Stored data
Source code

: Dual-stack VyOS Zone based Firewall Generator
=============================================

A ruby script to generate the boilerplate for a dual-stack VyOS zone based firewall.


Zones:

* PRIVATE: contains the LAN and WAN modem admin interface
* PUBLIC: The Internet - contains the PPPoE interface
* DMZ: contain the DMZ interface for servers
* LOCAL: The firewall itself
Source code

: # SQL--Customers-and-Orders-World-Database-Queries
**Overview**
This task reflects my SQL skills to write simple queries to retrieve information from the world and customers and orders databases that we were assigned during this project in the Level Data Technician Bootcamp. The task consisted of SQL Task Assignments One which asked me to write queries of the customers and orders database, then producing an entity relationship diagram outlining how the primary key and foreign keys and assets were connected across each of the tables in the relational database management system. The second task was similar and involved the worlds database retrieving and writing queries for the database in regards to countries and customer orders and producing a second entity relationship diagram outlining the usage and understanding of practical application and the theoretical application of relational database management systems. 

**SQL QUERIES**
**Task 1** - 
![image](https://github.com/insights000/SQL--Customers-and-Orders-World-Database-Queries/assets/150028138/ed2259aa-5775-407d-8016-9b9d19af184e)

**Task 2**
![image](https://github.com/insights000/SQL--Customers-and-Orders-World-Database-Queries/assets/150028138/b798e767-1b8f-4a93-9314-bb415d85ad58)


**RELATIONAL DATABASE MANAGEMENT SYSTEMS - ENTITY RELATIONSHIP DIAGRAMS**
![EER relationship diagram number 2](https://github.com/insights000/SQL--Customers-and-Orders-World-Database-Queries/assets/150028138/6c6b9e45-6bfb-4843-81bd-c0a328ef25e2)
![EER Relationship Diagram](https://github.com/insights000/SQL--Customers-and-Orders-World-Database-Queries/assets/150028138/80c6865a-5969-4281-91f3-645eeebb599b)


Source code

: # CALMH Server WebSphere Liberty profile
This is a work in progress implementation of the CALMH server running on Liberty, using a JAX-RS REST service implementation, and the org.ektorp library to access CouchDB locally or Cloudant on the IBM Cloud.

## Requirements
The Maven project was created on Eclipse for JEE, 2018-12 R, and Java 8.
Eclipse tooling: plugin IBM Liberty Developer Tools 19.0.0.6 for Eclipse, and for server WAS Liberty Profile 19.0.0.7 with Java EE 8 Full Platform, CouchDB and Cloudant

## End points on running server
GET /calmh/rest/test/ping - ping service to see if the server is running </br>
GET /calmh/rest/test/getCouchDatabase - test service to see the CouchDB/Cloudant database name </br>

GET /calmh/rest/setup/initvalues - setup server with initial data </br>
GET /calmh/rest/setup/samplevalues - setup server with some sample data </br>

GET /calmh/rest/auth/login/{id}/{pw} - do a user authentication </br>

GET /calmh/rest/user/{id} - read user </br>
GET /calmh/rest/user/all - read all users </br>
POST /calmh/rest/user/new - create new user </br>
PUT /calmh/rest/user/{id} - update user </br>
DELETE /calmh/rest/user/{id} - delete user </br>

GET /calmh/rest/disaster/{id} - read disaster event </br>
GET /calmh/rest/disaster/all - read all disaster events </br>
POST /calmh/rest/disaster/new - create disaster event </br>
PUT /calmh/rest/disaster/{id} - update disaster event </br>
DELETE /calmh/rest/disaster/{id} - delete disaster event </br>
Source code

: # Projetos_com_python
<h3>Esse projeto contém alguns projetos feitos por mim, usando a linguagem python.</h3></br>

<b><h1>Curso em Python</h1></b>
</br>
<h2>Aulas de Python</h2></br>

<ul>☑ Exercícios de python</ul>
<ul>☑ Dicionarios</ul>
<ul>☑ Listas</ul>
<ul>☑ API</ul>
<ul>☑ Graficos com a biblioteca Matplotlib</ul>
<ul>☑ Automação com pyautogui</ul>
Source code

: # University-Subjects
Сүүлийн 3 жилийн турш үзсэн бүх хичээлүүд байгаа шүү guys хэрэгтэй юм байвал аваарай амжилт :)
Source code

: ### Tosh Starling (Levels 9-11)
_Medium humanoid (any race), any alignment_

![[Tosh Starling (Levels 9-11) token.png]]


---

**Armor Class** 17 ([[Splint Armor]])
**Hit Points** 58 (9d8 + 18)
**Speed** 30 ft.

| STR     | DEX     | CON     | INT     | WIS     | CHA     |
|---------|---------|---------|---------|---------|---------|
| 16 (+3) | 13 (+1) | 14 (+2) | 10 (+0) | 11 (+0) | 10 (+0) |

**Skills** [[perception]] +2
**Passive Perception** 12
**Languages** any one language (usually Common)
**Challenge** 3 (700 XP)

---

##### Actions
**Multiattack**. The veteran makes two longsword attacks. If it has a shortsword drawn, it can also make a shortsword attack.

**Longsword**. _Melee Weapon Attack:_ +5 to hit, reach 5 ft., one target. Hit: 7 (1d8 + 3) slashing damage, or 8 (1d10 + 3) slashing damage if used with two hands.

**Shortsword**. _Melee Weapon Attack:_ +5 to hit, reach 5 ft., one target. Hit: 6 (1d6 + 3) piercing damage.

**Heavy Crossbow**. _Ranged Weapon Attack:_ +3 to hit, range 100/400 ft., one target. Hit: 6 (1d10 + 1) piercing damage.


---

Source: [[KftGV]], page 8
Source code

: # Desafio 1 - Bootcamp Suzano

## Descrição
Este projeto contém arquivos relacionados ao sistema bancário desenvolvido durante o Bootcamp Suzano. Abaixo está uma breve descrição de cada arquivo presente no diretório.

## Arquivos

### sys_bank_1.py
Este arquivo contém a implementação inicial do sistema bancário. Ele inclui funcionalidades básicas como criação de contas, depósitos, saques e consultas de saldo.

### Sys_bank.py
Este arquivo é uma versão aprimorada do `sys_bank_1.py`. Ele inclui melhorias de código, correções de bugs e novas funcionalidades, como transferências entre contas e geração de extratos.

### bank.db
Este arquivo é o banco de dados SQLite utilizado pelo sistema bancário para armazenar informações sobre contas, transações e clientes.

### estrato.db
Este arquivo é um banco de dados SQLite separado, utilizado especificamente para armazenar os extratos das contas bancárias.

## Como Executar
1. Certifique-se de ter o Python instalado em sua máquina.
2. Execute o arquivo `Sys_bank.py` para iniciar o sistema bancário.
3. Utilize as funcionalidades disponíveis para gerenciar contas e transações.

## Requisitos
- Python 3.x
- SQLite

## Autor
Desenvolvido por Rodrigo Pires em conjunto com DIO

**YOUR INSTRUCTIONS:** Convert the lines starting at the one containing "1) piercing damage." and ending with the one containing "- Bootcamp Suzano" into a JSON array of strings, one string per line, with blank lines omitted.

**WRITTEN REPLY:**
[
  "**Heavy Crossbow**. _Ranged Weapon Attack:_ +3 to hit, range 100/400 ft., one target. Hit: 6 (1d10 + 1) piercing damage.",
  "---",
  "Source: [[KftGV]], page 8",
  "Source code",
  ": # Desafio 1 - Bootcamp Suzano"
]